Quoted text —
This week, the Administration announced new proposals aimed at limiting the activities of financial institutions to end the “too big to fail” doctrine. The Justice Department unveiled more “blue collar tactics in white collar cases,” disclosing a sting operation which yielded sixteen FCPA indictments against twenty-two individuals, its largest such case.

SEC enforcement concluded a long running financial fraud investigation while filing a settled insider trading action and another investment scheme case. A jury in California returned a guilty verdict against a Ponzi scheme operator.

Reform efforts

In remarks delivered yesterday, the President called for additional reforms targeted toward financial institutions. Called The Volcker Rule after former Fed Chairman Paul Volcker, the restrictions would:

1) Limit the scope of financial institution activities by precluding any institution that contains a bank from investing in, or sponsoring, a hedge fund or private equity fund or engaging in proprietary trading operations; and

2) Limit the size of the largest financial institutions.

While the specific details of the proposals were not announced, the Treasury White Paper released last June (here) did discuss strengthening the fire walls between commercial and investment banking units. The text of the remarks is available on the White House web site.

SEC enforcement actions

Financial fraud: SEC v. Assurant, Inc., Civil Action No. 10-Civ.-0484 (S.D.N.Y. Filed Jan. 21, 2010) is a settled financial fraud against an insurance company. The company, according to the complaint, improperly accounted for a $10 million recovery it obtained under a reinsurance policy following the 2004 Florida hurricane season. Under the terms of a reinsurance treaty with American Re-Insurance, the risk of certain losses was transferred from the company to American Re. However, a handshake agreement negated that transfer of risk. The payment was booked however as a bona fide reinsurance recovery, when in fact it was, under GAAP, the return of a deposit because of the handshake agreement. Improperly booking the payment caused the company to overstate reported net income in its filings. To settle the action, the company consented to the entry of a permanent injunction prohibiting future violations of Exchange Act Sections 13(a), 13(b)(2)(A) and 13(b)(2)(B). The company also agreed to pay a civil penalty of $3.5 million. See also Litig. Rel. 21388 (Jan. 21, 2010).

Extracted records —

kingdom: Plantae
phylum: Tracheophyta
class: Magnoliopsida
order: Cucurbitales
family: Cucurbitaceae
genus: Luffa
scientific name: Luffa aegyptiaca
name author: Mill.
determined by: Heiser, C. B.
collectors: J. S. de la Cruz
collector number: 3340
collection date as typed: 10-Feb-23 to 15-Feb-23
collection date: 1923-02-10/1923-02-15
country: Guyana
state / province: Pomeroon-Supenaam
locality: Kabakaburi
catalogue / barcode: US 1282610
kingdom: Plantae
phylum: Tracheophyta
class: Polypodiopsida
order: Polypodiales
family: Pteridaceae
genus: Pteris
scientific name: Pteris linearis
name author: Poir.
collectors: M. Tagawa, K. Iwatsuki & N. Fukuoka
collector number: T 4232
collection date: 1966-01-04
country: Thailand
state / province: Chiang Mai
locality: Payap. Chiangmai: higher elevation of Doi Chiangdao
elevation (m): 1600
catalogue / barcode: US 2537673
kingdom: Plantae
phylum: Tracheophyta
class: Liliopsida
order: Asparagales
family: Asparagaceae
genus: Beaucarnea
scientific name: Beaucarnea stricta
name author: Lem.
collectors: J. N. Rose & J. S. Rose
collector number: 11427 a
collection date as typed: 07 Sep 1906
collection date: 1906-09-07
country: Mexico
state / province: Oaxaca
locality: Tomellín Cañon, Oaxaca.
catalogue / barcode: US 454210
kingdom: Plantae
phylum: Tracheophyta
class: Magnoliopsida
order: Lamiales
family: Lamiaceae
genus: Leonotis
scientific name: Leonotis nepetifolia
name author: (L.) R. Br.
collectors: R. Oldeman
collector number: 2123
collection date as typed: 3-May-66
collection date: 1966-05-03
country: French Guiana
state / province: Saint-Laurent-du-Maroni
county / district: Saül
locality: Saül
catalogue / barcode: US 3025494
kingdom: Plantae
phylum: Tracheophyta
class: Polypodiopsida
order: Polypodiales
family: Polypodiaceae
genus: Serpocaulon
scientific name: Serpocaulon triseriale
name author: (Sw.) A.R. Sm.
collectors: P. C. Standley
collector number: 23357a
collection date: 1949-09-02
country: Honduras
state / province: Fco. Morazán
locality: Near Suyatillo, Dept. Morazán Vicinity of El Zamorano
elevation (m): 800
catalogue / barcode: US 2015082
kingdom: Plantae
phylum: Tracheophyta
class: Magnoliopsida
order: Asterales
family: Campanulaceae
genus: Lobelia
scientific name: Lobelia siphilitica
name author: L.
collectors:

Short problem — Please carry on with the weekly enforcement roundup from where it stops, in the same style.

Task output —
Insider trading: SEC v. Marquardt, Civil Action No. 10-10073 (D. Mass. Jan. 20, 2010) is a settled action against Charles Marquardt, the former Senior Vice President and Chief Administrative Officer for operations of Boston-based Evergreen Investment Management Co., LLC. In June 2008, according to the complaint, Mr. Marquardt learned that Ultra Fund may soon reduce the value it assigned to several of its mortgage backed securities holdings. That action would reduce NAV. The next day Mr. Marquardt and a family member redeemed all of their Ultra Fund shares. In June 2008, Evergreen announced that Ultra Fund would be liquidated. As a result of the trades, the defendant and his family member avoided losses of, respectively, $4,803 and $14,304. To resolve the action Mr. Marquardt consented to the entry of a permanent injunction prohibiting future violations of the antifraud provisions. He also agreed to pay $19,107 in disgorgement which includes the losses both he and his family member avoided, along with prejudgment interest, and a penalty equal to the total amount of the disgorgement. In a related administrative proceeding which will be filed Mr. Marquardt consented to being barred from association with any broker, dealer or investment adviser with the right to reapply after two years. See also Litig. Rel. 21383 (Jan. 20, 2010).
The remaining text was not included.